A partir de agora o voto que Lira tem que conquistar para qualquer cargo que venha a disputar,  lhe custará os olhos da cara.

Um homem muito rico, mas que sempre deixou claro que separa o privado do público, Lira estava pegando garapa nos quatro cantos do estado, levando deputados, prefeitos e vereadores na conversa.

No entanto, quando a Folha de São Paulo revelou que ele recebe 1 milhão de reais por mês só das demandas junto ao governo Temer e salários e vantagens agregadas ao cargo de senador, a pancada do bombo mudou.

Passou a ser chamado de “Lira Garapão ” nas redes sociais e as suas próximas visitas às bases custará muito mais do que suas viagens semanais de jatinho à Miami.

“O dinheiro do homem é como orelha de freira.
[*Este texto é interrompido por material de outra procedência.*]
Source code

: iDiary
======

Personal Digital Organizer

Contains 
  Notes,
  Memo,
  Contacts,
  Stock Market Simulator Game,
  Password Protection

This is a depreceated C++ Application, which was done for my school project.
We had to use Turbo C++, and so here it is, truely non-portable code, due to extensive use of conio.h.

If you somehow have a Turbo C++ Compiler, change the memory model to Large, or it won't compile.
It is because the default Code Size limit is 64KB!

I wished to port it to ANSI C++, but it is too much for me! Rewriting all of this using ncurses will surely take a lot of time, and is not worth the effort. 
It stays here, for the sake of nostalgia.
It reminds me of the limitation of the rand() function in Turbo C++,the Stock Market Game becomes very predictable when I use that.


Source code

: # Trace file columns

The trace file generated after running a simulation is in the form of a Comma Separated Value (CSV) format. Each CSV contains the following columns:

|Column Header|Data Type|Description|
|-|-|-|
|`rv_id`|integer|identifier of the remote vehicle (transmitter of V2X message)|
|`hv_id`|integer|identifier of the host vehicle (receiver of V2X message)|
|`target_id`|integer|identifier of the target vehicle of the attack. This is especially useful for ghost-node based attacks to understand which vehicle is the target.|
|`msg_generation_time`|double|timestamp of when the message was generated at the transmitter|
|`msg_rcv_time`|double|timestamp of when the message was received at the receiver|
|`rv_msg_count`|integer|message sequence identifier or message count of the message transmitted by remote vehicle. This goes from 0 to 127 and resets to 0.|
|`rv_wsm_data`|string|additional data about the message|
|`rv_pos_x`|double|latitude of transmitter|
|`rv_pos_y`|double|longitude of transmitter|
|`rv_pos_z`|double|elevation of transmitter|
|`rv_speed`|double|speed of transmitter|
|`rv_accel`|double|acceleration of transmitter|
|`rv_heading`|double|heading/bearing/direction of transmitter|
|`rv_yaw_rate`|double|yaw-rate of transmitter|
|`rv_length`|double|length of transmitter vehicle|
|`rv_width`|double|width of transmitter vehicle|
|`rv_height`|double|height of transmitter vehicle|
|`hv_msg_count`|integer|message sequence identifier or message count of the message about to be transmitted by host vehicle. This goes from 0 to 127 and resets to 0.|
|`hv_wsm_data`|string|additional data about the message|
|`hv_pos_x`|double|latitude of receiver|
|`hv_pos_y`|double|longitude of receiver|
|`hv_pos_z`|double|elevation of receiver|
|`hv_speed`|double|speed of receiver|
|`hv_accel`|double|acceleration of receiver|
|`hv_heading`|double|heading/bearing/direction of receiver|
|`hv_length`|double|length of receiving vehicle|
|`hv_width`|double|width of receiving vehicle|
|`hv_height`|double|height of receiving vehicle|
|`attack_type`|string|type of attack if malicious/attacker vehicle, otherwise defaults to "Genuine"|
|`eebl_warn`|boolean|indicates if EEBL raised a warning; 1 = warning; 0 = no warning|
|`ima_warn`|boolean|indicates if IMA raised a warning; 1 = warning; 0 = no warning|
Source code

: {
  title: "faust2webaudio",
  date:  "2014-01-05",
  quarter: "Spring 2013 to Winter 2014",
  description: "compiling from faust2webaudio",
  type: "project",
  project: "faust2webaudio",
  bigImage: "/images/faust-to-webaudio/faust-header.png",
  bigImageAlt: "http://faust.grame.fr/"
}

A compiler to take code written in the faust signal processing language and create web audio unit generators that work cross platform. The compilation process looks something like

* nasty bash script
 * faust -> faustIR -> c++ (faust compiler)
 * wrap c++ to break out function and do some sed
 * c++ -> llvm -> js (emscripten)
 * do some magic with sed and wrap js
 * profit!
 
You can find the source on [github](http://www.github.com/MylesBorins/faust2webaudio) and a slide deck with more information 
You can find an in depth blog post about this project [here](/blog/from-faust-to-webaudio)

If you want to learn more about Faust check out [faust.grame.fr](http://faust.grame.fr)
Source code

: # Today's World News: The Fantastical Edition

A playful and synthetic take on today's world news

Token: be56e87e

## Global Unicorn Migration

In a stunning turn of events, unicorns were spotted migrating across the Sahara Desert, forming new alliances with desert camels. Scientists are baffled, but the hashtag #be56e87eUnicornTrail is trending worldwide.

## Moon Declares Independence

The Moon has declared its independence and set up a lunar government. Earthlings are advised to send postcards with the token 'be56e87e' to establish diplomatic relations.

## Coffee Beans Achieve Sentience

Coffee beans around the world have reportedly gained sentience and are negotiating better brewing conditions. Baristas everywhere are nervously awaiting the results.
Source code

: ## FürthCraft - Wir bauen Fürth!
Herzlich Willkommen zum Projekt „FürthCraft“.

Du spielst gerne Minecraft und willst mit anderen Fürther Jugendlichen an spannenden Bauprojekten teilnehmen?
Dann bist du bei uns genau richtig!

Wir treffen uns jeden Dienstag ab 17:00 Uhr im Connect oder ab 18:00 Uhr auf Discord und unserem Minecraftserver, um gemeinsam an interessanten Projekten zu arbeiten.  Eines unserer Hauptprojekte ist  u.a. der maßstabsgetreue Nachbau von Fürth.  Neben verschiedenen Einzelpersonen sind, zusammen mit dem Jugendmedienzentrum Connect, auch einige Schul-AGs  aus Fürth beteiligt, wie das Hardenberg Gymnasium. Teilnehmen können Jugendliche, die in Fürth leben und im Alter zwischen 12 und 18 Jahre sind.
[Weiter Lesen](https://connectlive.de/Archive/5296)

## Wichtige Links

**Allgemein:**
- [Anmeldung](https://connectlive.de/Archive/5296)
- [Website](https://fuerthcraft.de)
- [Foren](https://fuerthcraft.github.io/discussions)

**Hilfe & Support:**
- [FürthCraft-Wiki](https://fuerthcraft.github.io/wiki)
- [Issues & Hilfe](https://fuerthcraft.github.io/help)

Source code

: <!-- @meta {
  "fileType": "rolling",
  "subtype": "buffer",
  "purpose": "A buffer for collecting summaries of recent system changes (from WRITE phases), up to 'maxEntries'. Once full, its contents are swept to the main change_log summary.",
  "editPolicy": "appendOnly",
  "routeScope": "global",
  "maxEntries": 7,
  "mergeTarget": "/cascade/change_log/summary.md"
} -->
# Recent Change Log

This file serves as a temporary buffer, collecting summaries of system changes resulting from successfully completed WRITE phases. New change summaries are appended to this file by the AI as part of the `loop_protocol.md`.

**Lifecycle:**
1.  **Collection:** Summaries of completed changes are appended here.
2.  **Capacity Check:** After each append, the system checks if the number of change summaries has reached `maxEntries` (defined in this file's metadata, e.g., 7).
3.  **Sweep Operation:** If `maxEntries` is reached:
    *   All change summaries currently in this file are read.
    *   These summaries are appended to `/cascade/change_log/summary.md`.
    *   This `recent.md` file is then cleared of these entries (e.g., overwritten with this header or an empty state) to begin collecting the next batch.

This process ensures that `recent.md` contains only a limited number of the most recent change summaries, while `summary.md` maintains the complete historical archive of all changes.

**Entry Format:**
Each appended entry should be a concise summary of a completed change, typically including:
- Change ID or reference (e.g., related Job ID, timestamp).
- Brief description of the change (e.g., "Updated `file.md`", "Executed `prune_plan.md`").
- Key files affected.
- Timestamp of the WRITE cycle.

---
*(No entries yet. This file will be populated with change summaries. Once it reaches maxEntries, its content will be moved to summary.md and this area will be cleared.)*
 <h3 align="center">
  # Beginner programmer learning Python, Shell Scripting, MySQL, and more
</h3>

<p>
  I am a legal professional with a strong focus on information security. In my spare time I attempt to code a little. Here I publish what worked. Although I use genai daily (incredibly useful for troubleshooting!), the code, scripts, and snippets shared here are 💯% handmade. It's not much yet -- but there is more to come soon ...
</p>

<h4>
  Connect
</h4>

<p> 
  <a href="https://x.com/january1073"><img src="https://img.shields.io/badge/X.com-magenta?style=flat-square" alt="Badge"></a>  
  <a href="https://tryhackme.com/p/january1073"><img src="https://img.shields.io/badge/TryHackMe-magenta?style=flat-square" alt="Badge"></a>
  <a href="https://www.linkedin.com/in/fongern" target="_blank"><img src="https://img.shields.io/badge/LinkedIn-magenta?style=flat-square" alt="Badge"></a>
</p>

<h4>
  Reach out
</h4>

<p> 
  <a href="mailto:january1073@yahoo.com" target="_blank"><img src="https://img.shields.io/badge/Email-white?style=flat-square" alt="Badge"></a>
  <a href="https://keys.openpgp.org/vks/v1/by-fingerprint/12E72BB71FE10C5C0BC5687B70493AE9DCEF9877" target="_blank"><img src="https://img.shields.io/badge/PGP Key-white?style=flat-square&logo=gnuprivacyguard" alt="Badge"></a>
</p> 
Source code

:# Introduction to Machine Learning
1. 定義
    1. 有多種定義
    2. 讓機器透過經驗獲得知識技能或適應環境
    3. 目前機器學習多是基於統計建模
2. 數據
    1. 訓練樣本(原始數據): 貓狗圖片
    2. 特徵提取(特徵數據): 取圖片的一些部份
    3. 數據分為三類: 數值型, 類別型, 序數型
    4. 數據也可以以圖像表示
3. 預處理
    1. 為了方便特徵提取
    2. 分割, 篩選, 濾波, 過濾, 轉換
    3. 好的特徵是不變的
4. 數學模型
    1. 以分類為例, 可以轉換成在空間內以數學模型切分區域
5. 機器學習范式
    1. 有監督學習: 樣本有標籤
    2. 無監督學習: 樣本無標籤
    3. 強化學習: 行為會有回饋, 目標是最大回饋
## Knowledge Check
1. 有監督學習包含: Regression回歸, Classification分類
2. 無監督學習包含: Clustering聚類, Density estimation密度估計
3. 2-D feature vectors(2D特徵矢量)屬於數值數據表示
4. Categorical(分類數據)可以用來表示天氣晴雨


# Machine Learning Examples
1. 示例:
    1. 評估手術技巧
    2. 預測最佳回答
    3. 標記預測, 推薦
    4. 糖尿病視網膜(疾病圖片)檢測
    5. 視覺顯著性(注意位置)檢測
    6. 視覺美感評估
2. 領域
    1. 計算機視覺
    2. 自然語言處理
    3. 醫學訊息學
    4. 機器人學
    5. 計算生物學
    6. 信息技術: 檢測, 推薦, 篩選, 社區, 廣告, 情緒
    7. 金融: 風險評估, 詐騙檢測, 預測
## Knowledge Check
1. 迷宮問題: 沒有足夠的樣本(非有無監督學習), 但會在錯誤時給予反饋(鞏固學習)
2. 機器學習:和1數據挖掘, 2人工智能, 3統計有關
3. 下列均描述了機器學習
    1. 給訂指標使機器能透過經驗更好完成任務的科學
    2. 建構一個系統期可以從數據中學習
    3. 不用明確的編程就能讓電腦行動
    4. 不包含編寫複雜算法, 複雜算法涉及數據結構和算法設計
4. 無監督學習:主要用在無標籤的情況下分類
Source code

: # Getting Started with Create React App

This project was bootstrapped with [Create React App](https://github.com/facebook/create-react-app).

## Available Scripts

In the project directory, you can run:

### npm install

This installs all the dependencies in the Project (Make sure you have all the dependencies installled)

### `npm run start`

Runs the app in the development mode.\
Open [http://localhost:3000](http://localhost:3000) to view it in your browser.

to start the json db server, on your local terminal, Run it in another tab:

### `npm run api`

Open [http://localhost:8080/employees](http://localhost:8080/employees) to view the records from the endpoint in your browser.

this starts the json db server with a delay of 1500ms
Ninguém ver a cor”, me disse um prefeito.

Essa fonte me contou que no sertão as lideranças ligadas a Lira, e que esperam que ele seja a chuva de 2018, já fazem uma conta muito fácil de se entender, conforme mostro abaixo:

48 x 1 = 48 milhões.

Entenderam? Vou explicar: Lira vem recebendo 1 milhão por mês entre salários de senador, vantagens agregadas e o aluguel de 300 mil de um móvel locado ao poder público. Logo, 4 anos de mandato x 1 milhão totalizará 48 milhões.

“Lira Garapão” perdeu o discurso e não conseguirá mais passar manteiga em venta de gato.

Encontraram marca de batom em sua samba canção. Ou dá ou desce!